Veroordeling werkelijke proceskosten na intrekken kort geding

21-09-2017 Print this page
IEPT20170913, Rb Amsterdam, De Meeuw v Wasa
(Met dank aan Micheline Don, De Grave De Mönnink Spliet Advocaten)

De Meeuw veroordeeld in volledige proceskosten ex artikel 1019h Rv na intrekken kort geding: kort geding zonder nadere motivering vlak voor de zitting ingetrokken waarbij aannemelijk is dat Wasa haar verweer reeds volledig had voorbereid. Wel wordt indicatietarief voor 'eenvoudig kort geding' toegepast. 

 

PROCESRECHT

 

De Meeuw trekt een dag voor de terechtzitting het kort geding in. Wasa heeft daarop om een beslissing over de proceskosten gevraagd, waarbij De Meeuw wordt veroordeeld in de gemaakte proceskosten.

Wasa heeft haar kosten begroot op € 11.921, 58. De zaak is volgens Wasa aan te merken als een ‘normaal kort geding’ en het indicatietarief van maximaal € 15.000,-. Volgens De Meeuw moeten de kosten worden gecompenseerd  omdat Wasa nooit inhoudelijk heeft gereageerd op de auteursrechtelijk sommaties van De Meeuw, waardoor onnodig proceskosten zijn gemaakt.
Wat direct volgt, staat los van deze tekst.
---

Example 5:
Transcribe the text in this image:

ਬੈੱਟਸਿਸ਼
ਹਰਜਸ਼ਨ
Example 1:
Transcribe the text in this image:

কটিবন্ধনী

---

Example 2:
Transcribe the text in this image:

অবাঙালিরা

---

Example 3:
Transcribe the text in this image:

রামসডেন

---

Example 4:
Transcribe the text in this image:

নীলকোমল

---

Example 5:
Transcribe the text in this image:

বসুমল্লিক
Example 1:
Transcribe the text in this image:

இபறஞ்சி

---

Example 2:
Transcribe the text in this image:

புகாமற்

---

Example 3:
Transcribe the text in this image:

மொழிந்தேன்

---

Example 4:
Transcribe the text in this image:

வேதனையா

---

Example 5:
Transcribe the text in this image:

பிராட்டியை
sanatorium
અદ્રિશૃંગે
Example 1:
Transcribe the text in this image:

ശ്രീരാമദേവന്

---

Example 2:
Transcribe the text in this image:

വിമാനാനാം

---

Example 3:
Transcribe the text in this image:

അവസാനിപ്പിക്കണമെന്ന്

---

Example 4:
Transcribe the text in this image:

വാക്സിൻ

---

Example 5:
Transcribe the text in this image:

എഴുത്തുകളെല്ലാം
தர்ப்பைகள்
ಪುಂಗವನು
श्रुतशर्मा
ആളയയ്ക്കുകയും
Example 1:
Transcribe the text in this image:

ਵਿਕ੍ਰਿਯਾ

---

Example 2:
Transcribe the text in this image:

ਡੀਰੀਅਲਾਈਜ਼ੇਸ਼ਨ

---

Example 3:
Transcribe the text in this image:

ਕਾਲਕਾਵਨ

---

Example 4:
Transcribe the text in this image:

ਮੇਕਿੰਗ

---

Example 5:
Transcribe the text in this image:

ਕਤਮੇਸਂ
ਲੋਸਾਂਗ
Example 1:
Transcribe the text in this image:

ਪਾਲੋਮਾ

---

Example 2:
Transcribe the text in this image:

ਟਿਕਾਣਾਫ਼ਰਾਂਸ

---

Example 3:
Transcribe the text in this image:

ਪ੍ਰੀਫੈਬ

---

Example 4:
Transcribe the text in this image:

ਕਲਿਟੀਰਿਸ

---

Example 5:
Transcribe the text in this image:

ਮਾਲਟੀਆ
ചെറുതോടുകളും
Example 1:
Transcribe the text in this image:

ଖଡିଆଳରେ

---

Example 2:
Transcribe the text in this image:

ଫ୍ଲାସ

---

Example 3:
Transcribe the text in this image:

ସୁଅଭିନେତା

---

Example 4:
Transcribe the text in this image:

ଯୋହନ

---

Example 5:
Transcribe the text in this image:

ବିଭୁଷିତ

De voorzieningenrechter oordeelt dat De Meeuw in de werkelijke proceskosten van Wasa dient te worden veroordeeld, aangezien het een IE-geschil betreft. Voor compensatie ziet de voorzieningenrechter geen aanleiding, omdat het kort geding zonder nadere motivering door De Meeuw vlak voor de zitting is ingetrokken en het aannemelijk is dat Wasa haar verweer volledig had voorbereid. Dat Wasa op eerdere sommaties niet heeft geantwoord, maakt dat niet anders. De zaak wordt wel aangemerkt als een ‘eenvoudig kort geding’, waarvoor het indicatietarief van € 6.000 is begroot. de proceskosten worden begroot op € 9.894,00.